**The task**
Each entry should be duplicated verbatim; its pictures should not be.

===== Recorded information =====

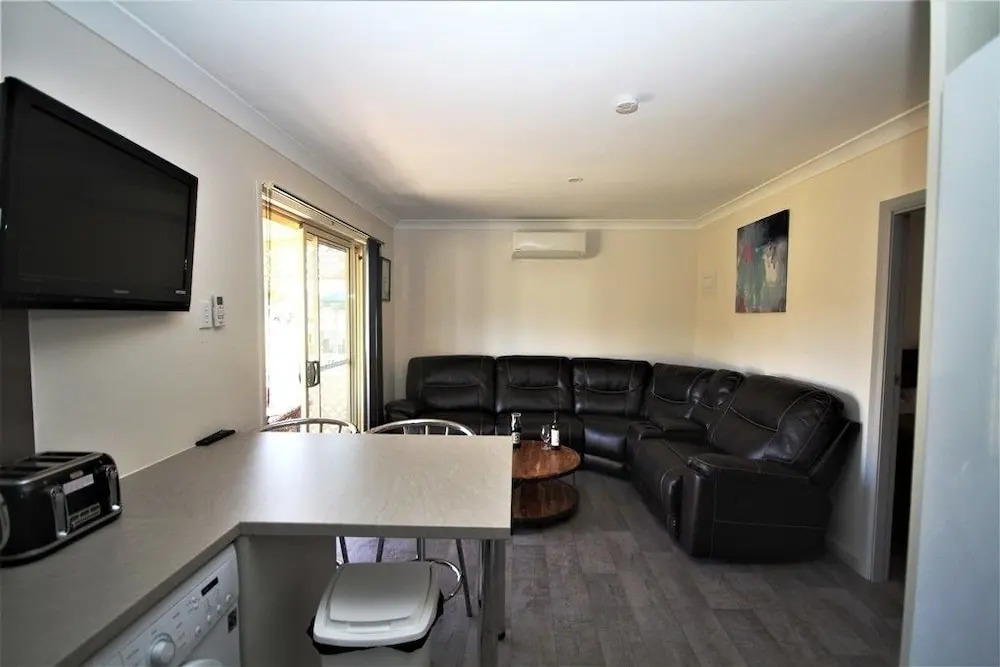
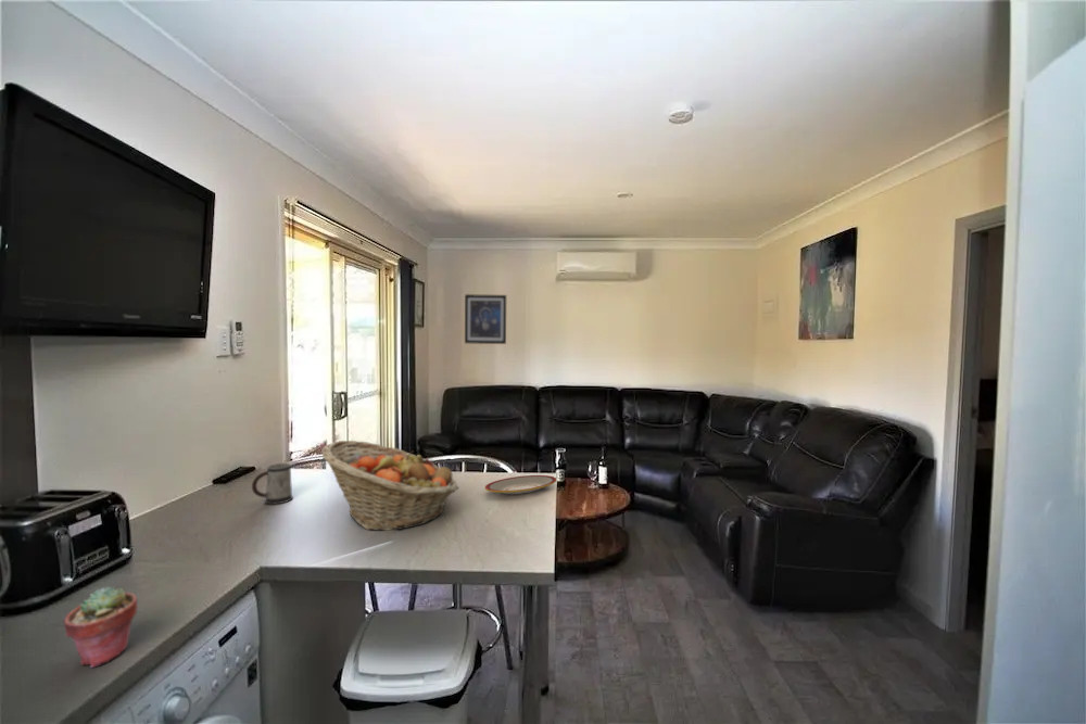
+ mug [251,462,294,506]
+ plate [484,474,557,495]
+ potted succulent [62,585,139,669]
+ wall art [464,293,507,345]
+ fruit basket [320,440,459,532]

=====

**Exercise result**
+ mug [251,462,294,506]
+ plate [484,474,557,495]
+ potted succulent [62,585,139,669]
+ wall art [464,293,507,345]
+ fruit basket [320,440,459,532]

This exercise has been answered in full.